Overview

Determine MTD and to Evaluate pk, Safety/Tolerability and Efficacy Profiles of Hocena® in NSCLC Subjects

Status:
Completed

Trial end date:
2013-06-01

Target enrollment:
0

Participant gender:
All

Summary

A phase I study to determine the maximum tolerable dose (MTD) and to evaluate pharmacokinetic, safety/tolerability and efficacy profiles of antroquinonol (Hocena®) in non-small cell lung cancer (NSCLC) subjects refractory to conventional treatment modalities

Phase:

Phase 1

Accepts Healthy Volunteers?

Details

Lead Sponsor:

Golden Biotechnology Corporation

Collaborator:

PharmaNet

Treatments:

Ubiquinone

Criteria

Inclusion Criteria:

1. Age ≥ 20 years.

2. Diagnosed stage III/IV NSCLC. The grading is determined according to the
Tumor-Node-Metastasis (TNM) staging system for lung cancer.

3. Patients with histologically or cytologically proven primary NSCLC with adenocarcinoma
or mixed cell type with adenocarcinoma, who have failed on standard treatments.

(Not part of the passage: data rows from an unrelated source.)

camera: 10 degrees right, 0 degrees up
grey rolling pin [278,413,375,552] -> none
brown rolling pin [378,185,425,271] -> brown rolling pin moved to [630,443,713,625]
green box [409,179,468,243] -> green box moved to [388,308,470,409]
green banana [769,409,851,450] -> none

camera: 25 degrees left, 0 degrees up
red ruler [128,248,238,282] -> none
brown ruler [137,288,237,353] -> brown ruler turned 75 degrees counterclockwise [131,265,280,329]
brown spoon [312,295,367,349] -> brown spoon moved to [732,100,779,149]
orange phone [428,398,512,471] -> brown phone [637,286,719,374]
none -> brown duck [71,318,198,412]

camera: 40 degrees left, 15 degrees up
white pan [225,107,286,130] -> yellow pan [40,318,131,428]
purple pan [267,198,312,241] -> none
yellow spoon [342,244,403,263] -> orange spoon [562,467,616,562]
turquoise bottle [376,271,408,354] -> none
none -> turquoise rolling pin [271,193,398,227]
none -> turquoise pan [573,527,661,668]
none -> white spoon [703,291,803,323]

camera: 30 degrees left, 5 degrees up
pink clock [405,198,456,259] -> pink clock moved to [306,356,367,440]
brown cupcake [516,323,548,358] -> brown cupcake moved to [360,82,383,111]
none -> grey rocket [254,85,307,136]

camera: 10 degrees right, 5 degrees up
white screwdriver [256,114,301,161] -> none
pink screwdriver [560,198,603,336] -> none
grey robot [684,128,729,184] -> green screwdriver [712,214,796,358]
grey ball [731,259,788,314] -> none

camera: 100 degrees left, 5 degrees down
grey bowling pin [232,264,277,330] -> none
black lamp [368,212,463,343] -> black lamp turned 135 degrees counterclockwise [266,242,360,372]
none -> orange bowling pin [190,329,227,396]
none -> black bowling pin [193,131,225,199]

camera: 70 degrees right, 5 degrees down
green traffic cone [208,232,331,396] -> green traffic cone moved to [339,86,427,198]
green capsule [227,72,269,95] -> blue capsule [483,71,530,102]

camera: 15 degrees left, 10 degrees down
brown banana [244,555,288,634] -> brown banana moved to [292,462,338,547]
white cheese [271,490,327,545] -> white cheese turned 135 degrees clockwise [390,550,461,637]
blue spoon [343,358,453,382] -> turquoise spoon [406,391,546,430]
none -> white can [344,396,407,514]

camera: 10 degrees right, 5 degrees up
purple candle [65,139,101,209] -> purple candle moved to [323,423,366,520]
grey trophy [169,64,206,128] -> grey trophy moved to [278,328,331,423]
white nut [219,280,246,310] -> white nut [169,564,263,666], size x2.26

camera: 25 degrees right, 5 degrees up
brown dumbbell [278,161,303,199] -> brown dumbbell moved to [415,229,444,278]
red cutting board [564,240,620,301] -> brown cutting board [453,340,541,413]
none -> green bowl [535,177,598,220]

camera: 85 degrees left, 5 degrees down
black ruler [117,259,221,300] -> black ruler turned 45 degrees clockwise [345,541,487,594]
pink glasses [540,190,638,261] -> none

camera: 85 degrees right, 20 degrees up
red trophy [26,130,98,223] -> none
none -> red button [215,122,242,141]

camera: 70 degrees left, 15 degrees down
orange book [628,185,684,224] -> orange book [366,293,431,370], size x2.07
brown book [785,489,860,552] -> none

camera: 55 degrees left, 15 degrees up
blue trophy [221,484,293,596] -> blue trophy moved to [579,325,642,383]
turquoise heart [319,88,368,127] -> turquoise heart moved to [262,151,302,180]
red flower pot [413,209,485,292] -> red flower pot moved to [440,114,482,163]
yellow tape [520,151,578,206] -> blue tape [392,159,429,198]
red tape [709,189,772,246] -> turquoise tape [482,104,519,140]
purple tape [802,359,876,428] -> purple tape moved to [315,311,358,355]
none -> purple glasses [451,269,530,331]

4. With progressive tumor after two lines of chemotherapy (including one platinum-based)
and 1 EGFR-targeted therapy if patient is identified with EGFR mutation or his/her
EGFR mutation status is unknown OR having refused further currently approved treatment
modalities.

5. Life expectancy ≥ 3 months.

6. Within 1 week of planned first study treatment day, adequate hematopoietic functions
are presented: Total white blood cell (WBC) ≥ 3500 cells/mm3 Hemoglobin (Hb) ≥ 9.0
g/dL Platelets ≥ 100,000 cells/mm3 Absolute neutrophil count (ANC) ≥ 1500 /mm3

7. Within 1 week of planned first study treatment day, adequate hepatic and renal
functions are presented: Total bilirubin ≤2.0 mg/dLGOLANTA20090911, Amendment 4/v.
1.0/ 13 October 2010 AST ≤ 3 × upper limit of normal (ULN); patients with liver
metastasis: AST ≤ 5 × ULN ALT ≤ 3 × ULN; patients with liver metastasis: ALT ≤ 5 × ULN
Creatinine ≤ 1.5 mg/dL

8. Must have recovered from toxicities of previous anti-cancer treatments to grade 1
NCI-CTC or better, except for alopecia.

9. Eastern Cooperative Oncology Group (ECOG) performance score ≤ 2.

10. Female patient with childbearing potential confirmed of not being pregnant at the
screening; and informed that effective contraception must be used during the entire
treatment period of this study and for 6 months after exiting from the study.

11. Given signed and dated written informed consent form.

Exclusion Criteria:

1. Primary major surgery < 4 weeks prior to the planned first study treatment day.

2. Lactating, pregnant or plans to be become pregnant.

3. Except for alopecia, recovered from any previous treatments to a grade 1 or less prior
to the planned first study treatment day.

4. With active systemic infections, active and clinically significant cardiac diseases,
active gastrointestinal ulcers, or medical conditions that may significantly affect
adequate absorption of investigational product.

5. Within 5 years, prior history of malignancy other than NSCLC, except cervical
carcinoma in situ and basal or squamous cell skin carcinoma.

6. Known allergic to antroquinonol or its formulation excipients.

7. Within 14 days of planned first study treatment day, exposed to any drug(s) known to
be significant CYP2C19, 3A4, 2C8, and 2E1, inhibitor or activator.

8. With conditions judged by the investigator as unsuitable for the study.